- _Dataset items_:
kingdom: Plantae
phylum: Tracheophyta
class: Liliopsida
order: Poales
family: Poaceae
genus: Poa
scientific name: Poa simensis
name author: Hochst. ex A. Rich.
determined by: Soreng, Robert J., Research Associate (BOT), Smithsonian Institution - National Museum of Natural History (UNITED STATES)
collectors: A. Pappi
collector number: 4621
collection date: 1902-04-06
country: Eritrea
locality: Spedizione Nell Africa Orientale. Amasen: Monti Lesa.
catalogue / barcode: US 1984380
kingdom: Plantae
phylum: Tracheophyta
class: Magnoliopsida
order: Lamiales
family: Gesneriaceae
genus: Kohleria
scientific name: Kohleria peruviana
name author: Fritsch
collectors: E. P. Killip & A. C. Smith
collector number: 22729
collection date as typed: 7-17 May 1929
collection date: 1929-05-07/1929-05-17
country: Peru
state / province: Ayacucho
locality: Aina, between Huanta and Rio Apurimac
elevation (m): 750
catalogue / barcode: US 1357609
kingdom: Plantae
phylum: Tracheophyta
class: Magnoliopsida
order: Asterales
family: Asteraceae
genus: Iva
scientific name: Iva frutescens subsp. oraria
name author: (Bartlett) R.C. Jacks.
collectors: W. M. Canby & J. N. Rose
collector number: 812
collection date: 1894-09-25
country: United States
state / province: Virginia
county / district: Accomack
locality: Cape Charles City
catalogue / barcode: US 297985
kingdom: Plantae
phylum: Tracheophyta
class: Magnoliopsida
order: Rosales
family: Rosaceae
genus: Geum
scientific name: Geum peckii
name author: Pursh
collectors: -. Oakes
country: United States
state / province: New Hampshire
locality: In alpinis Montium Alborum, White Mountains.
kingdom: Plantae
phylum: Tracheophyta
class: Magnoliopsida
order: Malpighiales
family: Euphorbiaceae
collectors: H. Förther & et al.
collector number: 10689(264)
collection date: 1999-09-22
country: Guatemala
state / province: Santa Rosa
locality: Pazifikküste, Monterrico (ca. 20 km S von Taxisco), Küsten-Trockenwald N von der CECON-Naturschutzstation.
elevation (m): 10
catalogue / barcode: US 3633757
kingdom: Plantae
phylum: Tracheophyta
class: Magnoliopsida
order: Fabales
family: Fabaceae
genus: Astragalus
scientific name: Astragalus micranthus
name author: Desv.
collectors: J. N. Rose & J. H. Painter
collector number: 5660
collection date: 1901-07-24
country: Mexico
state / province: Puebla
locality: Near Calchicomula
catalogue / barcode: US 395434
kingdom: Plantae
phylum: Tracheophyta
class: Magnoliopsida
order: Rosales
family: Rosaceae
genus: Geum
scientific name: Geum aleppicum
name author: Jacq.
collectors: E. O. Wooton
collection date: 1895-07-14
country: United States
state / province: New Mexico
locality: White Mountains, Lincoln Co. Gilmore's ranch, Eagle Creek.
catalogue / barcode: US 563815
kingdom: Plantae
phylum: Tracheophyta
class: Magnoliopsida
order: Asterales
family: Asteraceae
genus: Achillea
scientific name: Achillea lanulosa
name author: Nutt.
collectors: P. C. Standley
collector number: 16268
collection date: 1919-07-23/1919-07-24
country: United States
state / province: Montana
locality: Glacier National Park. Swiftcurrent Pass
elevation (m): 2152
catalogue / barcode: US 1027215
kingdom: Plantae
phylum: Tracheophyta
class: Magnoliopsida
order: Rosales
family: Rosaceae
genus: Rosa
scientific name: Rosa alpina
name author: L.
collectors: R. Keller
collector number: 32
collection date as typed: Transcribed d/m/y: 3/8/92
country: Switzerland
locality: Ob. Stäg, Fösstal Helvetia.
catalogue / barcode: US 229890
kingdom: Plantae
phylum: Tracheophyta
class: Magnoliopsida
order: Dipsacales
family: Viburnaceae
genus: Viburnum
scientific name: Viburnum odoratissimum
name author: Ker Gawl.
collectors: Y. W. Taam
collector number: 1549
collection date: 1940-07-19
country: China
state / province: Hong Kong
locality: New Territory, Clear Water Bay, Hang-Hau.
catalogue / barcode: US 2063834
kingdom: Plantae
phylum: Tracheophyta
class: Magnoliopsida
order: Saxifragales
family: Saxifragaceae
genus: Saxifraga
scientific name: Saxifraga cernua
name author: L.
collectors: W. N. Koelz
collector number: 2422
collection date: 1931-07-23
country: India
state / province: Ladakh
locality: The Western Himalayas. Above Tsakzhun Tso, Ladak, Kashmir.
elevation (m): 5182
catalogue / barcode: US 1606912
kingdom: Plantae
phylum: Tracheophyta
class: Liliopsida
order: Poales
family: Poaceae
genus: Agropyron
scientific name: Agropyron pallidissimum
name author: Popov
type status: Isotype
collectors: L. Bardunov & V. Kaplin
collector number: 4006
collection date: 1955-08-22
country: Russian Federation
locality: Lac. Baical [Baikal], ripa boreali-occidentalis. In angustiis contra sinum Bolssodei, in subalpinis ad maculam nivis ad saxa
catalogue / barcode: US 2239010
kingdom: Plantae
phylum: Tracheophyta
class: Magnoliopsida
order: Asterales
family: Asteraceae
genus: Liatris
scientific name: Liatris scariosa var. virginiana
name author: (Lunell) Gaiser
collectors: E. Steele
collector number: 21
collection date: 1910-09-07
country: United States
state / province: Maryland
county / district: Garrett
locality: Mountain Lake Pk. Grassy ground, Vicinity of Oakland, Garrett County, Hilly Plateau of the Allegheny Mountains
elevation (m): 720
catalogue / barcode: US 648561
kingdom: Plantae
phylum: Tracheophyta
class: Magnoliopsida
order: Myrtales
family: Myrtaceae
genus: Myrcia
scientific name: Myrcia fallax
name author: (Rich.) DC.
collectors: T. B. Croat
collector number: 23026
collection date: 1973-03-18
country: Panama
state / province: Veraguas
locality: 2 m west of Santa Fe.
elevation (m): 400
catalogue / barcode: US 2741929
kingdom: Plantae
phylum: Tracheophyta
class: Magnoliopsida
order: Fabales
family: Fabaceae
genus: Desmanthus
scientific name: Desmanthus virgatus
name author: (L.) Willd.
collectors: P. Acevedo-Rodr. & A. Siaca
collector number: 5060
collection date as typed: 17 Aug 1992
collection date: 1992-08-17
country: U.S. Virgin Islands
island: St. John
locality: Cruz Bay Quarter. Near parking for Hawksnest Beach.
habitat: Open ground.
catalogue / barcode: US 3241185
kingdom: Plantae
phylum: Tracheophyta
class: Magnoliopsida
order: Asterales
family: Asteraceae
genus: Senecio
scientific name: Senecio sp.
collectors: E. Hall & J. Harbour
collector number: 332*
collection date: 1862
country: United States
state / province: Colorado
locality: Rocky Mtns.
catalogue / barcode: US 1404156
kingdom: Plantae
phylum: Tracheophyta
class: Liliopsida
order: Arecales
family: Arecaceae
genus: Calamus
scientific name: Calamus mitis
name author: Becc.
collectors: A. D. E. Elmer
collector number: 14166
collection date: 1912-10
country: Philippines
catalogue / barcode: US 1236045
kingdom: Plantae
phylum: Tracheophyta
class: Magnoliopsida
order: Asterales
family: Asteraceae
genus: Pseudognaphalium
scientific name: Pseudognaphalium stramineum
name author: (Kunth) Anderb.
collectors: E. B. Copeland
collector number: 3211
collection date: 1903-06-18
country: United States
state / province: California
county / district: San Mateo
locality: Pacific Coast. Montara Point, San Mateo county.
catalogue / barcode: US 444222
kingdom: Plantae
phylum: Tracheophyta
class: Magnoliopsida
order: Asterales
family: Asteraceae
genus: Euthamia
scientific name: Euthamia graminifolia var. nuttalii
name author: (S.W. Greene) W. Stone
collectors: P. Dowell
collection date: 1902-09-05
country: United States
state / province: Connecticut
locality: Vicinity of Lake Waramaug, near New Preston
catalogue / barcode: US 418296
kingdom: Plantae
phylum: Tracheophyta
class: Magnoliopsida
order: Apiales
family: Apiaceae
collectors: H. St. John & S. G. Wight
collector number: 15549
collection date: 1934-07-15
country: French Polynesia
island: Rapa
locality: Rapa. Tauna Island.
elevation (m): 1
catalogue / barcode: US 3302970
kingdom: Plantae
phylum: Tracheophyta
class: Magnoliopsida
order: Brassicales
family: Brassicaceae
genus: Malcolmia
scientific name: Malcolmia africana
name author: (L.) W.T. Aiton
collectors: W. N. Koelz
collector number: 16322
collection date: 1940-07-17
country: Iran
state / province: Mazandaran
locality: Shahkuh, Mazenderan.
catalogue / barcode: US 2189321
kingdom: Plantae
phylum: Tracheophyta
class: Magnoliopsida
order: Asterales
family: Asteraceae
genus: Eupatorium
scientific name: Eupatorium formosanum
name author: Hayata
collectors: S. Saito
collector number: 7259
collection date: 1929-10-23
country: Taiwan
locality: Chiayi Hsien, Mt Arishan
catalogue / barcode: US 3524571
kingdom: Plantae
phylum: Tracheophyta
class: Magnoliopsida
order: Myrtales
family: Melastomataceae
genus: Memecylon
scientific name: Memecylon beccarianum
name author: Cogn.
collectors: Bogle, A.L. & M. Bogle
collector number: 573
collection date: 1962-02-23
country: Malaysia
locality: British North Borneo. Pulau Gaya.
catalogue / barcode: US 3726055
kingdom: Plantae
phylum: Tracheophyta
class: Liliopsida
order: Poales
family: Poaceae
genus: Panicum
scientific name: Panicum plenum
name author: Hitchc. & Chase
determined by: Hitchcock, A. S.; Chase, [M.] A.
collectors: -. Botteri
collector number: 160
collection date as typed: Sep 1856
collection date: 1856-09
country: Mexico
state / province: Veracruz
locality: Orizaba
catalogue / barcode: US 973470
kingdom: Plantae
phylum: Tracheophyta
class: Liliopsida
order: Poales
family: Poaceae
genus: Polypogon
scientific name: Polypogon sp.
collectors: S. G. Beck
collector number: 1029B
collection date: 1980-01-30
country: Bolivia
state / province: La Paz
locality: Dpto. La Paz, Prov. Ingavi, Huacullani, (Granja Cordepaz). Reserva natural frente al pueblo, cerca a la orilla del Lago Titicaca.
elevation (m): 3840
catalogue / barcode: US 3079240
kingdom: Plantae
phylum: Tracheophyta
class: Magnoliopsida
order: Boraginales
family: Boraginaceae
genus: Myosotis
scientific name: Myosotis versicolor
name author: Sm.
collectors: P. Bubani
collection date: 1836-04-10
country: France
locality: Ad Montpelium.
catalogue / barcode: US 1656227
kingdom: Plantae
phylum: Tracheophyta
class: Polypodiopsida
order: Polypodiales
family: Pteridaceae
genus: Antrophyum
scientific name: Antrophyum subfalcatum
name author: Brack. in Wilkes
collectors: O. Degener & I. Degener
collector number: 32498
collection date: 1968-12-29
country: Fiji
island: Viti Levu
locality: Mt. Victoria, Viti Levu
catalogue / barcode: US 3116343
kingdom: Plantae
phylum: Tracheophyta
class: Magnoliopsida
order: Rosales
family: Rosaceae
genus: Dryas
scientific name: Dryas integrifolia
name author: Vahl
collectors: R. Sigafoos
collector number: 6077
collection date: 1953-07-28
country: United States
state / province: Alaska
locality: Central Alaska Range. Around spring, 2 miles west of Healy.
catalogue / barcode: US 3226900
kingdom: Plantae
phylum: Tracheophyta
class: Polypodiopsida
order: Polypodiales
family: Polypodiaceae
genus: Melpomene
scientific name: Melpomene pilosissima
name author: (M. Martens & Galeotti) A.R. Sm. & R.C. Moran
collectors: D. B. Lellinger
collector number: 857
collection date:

- _Do this_:
Copy the data verbatim from its first line through the line holding "collector number: 4621", inclusive.

- _Exercise answer_:
kingdom: Plantae
phylum: Tracheophyta
class: Liliopsida
order: Poales
family: Poaceae
genus: Poa
scientific name: Poa simensis
name author: Hochst. ex A. Rich.
determined by: Soreng, Robert J., Research Associate (BOT), Smithsonian Institution - National Museum of Natural History (UNITED STATES)
collectors: A. Pappi
collector number: 4621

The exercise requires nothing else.